The Tanzimat describes the era of reformation of the Ottoman Empire that started in 1839 and ended in 1876. Non-Muslims and non-Turks were integrated into society and given equality throughout the empire. Established in 1299, the Ottoman Empire lasted until 1923. The Empire used its capital city of Constantinople and its lands throughout the Mediterranean to control interactions between the Eastern and Western Hemispheres for over 600 years.
At this time, the Ottoman Empire was losing power and feared it might not have the force necessary to defend itself against invasion. During the Tanzimat period, secular laws replaced religious laws. Prominent reformers of the time meant to enact successful European laws, give equality to all citizens and put an end to corruption.

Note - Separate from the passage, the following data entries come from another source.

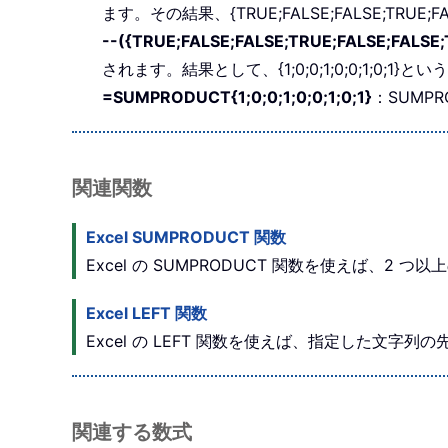
ます。その結果、{TRUE;FALSE;FALSE;TRUE;
--({TRUE;FALSE;FALSE;TRUE;FALSE;FALSE
されます。結果として、{1;0;0;1;0;0;1;0;
=SUMPRODUCT{1;0;0;1;0;0;1;0;1}
：SUMP
関連関数
Excel SUMPRODUCT 関数
Excel の SUMPRODUCT 関数を使えば
Excel LEFT 関数
Excel の LEFT 関数を使えば、指定した文
関連する数式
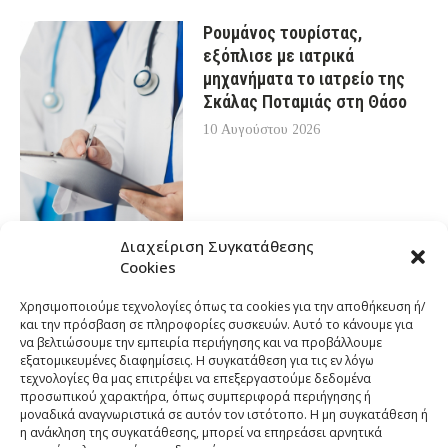
Ρουμάνος τουρίστας,
εξόπλισε με ιατρικά
μηχανήματα το ιατρείο της
Σκάλας Ποταμιάς στη Θάσο
10 Αυγούστου 2026
Διαχείριση Συγκατάθεσης
Cookies
Χρησιμοποιούμε τεχνολογίες όπως τα cookies για την αποθήκευση ή/
και την πρόσβαση σε πληροφορίες συσκευών. Αυτό το κάνουμε για
να βελτιώσουμε την εμπειρία περιήγησης και να προβάλλουμε
εξατομικευμένες διαφημίσεις. Η συγκατάθεση για τις εν λόγω
τεχνολογίες θα μας επιτρέψει να επεξεργαστούμε δεδομένα
προσωπικού χαρακτήρα, όπως συμπεριφορά περιήγησης ή
μοναδικά αναγνωριστικά σε αυτόν τον ιστότοπο. Η μη συγκατάθεση ή
η ανάκληση της συγκατάθεσης, μπορεί να επηρεάσει αρνητικά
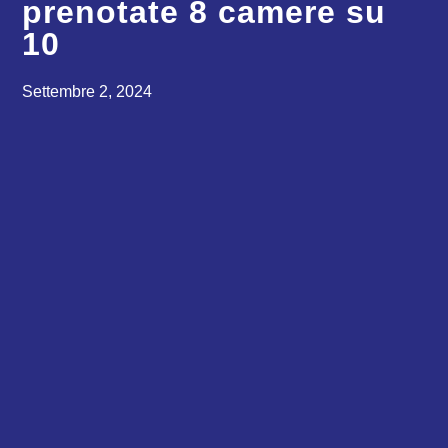
prenotate 8 camere su
10
Settembre 2, 2024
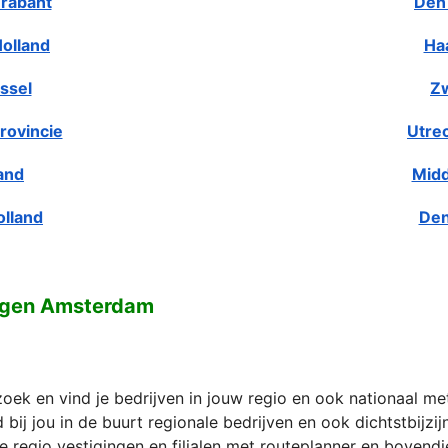
rabant
Den
olland
Ha
ssel
Zw
rovincie
Utre
and
Midd
olland
Den
ngen Amsterdam
zoek en vind je bedrijven in jouw regio en ook nationaal m
bij jou in de buurt regionale bedrijven en ook dichtstbijzi
e regio vestigingen en filialen met routeplanner en bovend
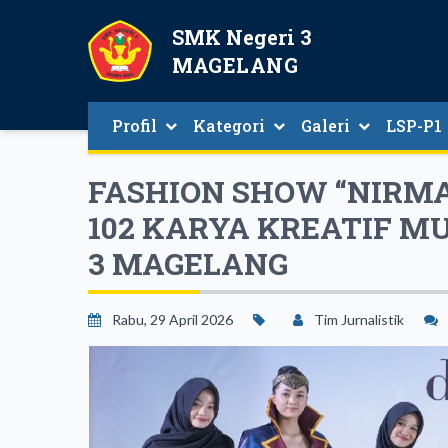
SMK Negeri 3
MAGELANG
Profil
Kategori
Galeri
LSP-P1
FASHION SHOW “NIRM
102 KARYA KREATIF M
3 MAGELANG
Rabu, 29 April 2026
Tim Jurnalistik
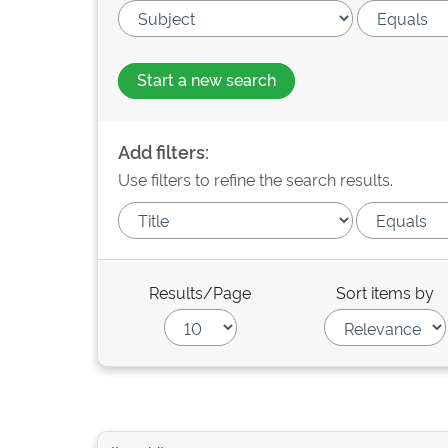
Start a new search
Add filters:
Use filters to refine the search results.
Results/Page
Sort items by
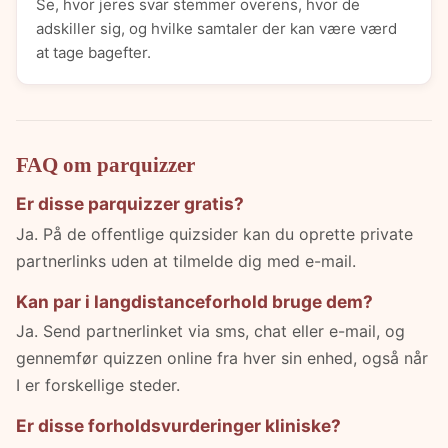
Se, hvor jeres svar stemmer overens, hvor de
adskiller sig, og hvilke samtaler der kan være værd
at tage bagefter.
FAQ om parquizzer
Er disse parquizzer gratis?
Ja. På de offentlige quizsider kan du oprette private
partnerlinks uden at tilmelde dig med e-mail.
Kan par i langdistanceforhold bruge dem?
Ja. Send partnerlinket via sms, chat eller e-mail, og
gennemfør quizzen online fra hver sin enhed, også når
I er forskellige steder.
Er disse forholdsvurderinger kliniske?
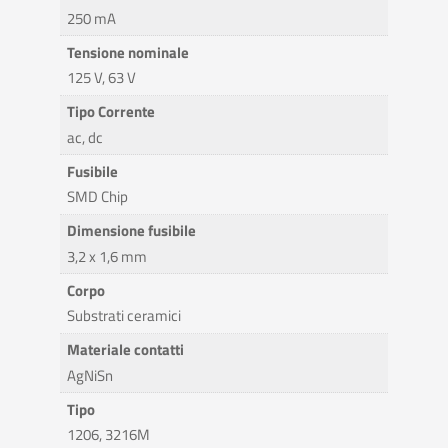
250 mA
Tensione nominale
125 V, 63 V
Tipo Corrente
ac, dc
Fusibile
SMD Chip
Dimensione fusibile
3,2 x 1,6 mm
Corpo
Substrati ceramici
Materiale contatti
AgNiSn
Tipo
1206, 3216M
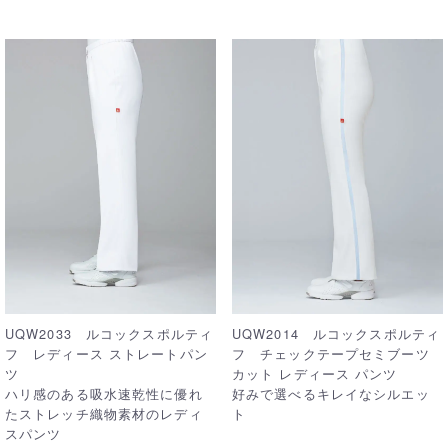
UQW2033 ルコックスポルティ
UQW2014 ルコックスポルティ
フ レディース ストレートパン
フ チェックテープセミブーツ
ツ
カット レディース パンツ
ハリ感のある吸水速乾性に優れ
好みで選べるキレイなシルエッ
たストレッチ織物素材のレディ
ト
スパンツ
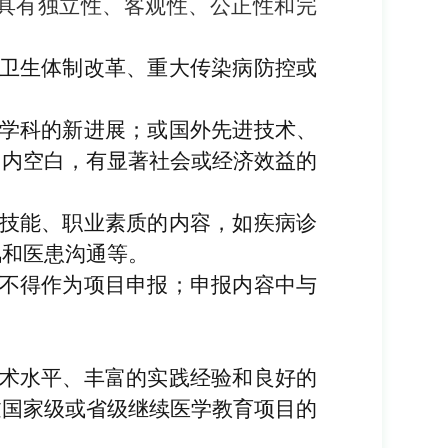
具有独立性、客观性、公正性和完
卫生体制改革、重大传染病防控或
学科的新进展；或国外先进技术、
国内空白，有显著社会或经济效益的
技能、职业素质的内容，如疾病诊
风和医患沟通等。
不得作为项目申报；申报内容中与
。
术水平、丰富的实践经验和良好的
过国家级或省级继续医学教育项目的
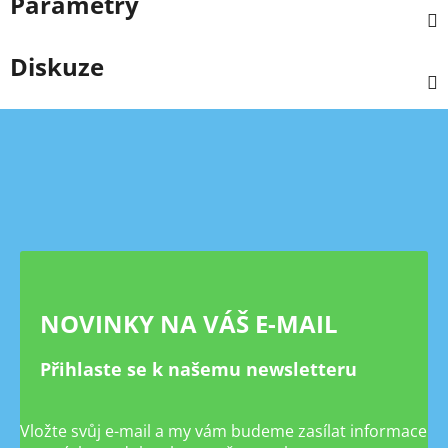
Parametry
Diskuze
Z
á
p
a
t
í
NOVINKY NA VÁŠ E-MAIL
Přihlaste se k našemu newsletteru
Vložte svůj e-mail a my vám budeme zasílat informace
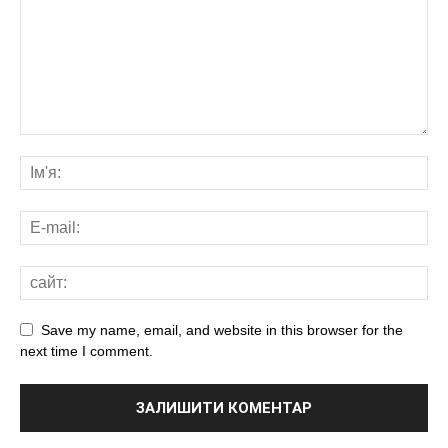
Save my name, email, and website in this browser for the
next time I comment.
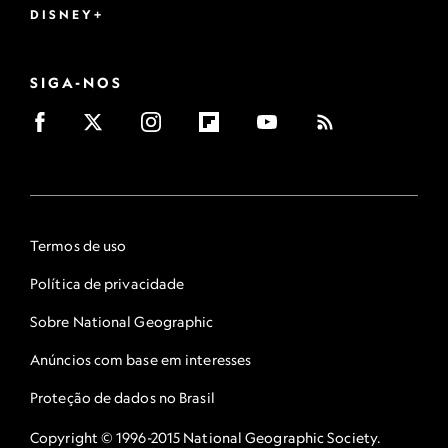
DISNEY+
SIGA-NOS
Termos de uso
Política de privacidade
Sobre National Geographic
Anúncios com base em interesses
Proteção de dados no Brasil
Copyright © 1996-2015 National Geographic Society.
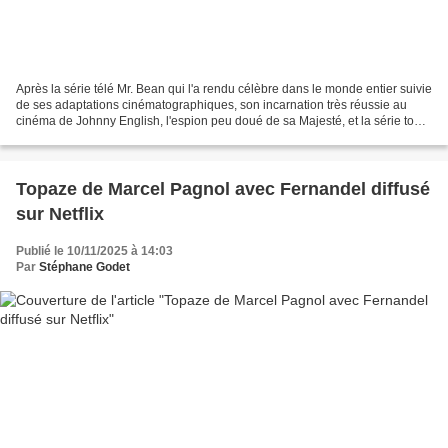
Après la série télé Mr. Bean qui l'a rendu célèbre dans le monde entier suivie
de ses adaptations cinématographiques, son incarnation très réussie au
cinéma de Johnny English, l'espion peu doué de sa Majesté, et la série tout
aussi épatante Seul face...
Topaze de Marcel Pagnol avec Fernandel diffusé
sur Netflix
Publié le 10/11/2025 à 14:03
Par
Stéphane Godet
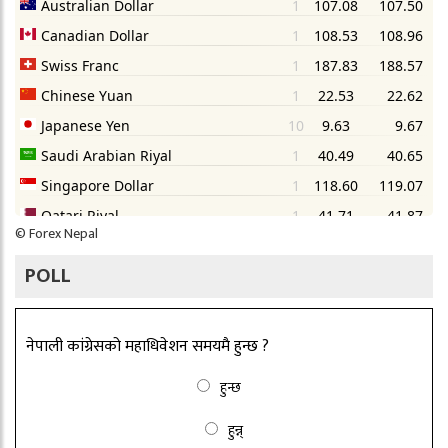
©
Forex Nepal
POLL
नेपाली कांग्रेसको महाधिवेशन समयमै हुन्छ ?
हुन्छ
हुन्न्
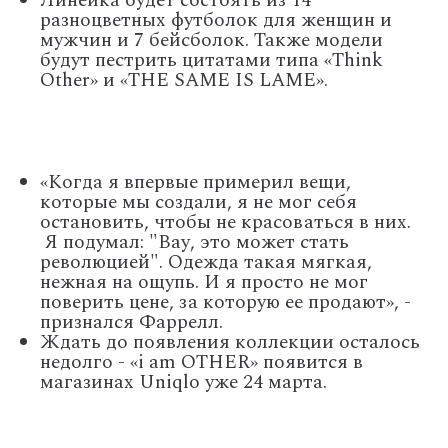
Линейка будет состоять из 14
разноцветных футболок для женщин и
мужчин и 7 бейсболок. Также модели
будут пестрить цитатами типа «Think
Other» и «THE SAME IS LAME».
«Когда я впервые примерил вещи,
которые мы создали, я не мог себя
остановить, чтобы не красоваться в них.
Я подумал: "Вау, это может стать
революцией". Одежда такая мягкая,
нежная на ощупь. И я просто не мог
поверить цене, за которую ее продают», -
признался Фаррелл.
Ждать до появления коллекции осталось
недолго - «i am OTHER» появится в
магазинах Uniqlo уже 24 марта.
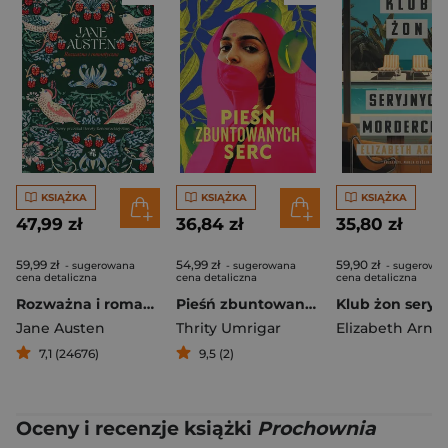
KSIĄŻKA
KSIĄŻKA
KSIĄŻKA
47,99 zł
36,84 zł
35,80 zł
59,99 zł
54,99 zł
59,90 zł
- sugerowana
- sugerowana
- sugerowa
cena detaliczna
cena detaliczna
cena detaliczna
Rozważna i romantyczna
Pieśń zbuntowanych serc
Jane Austen
Thrity Umrigar
Elizabeth Arnot
7,1 (24676)
9,5 (2)
Oceny i recenzje książki
Prochownia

The leaders made necessary inroads with other countries throughout Europe.
The Turkish finance system and the criminal and civil codes were reformed in the image of the French model. Slavery was abolished while education and health care were promoted. The Rescript of the Rose Chamber was the first major reform during the Tanzimat period. It was aimed at enforcing the rule of law for all citizens and making every citizen equal under the law.
Religious freedom was finally brought about with The Reform Edict of 1956. Among other things, this edict disallowed the forced conversion to Islam. Unfortunately, with so many officials in so many different regions, the laws were interpreted and carried out in a variety of ways. Some officials saw the edicts as being nothing but words that they were not required to follow.
These reforms brought the Ottoman Empire closer to Westernization and centralized government power. It also had the desired effect of increasing the European support of the Ottoman Empire. In 1876, the Ottoman constitution was implemented to decrease the power of the Sultan. This officially ends the Tanzimat period and begins the First Constitutional Era.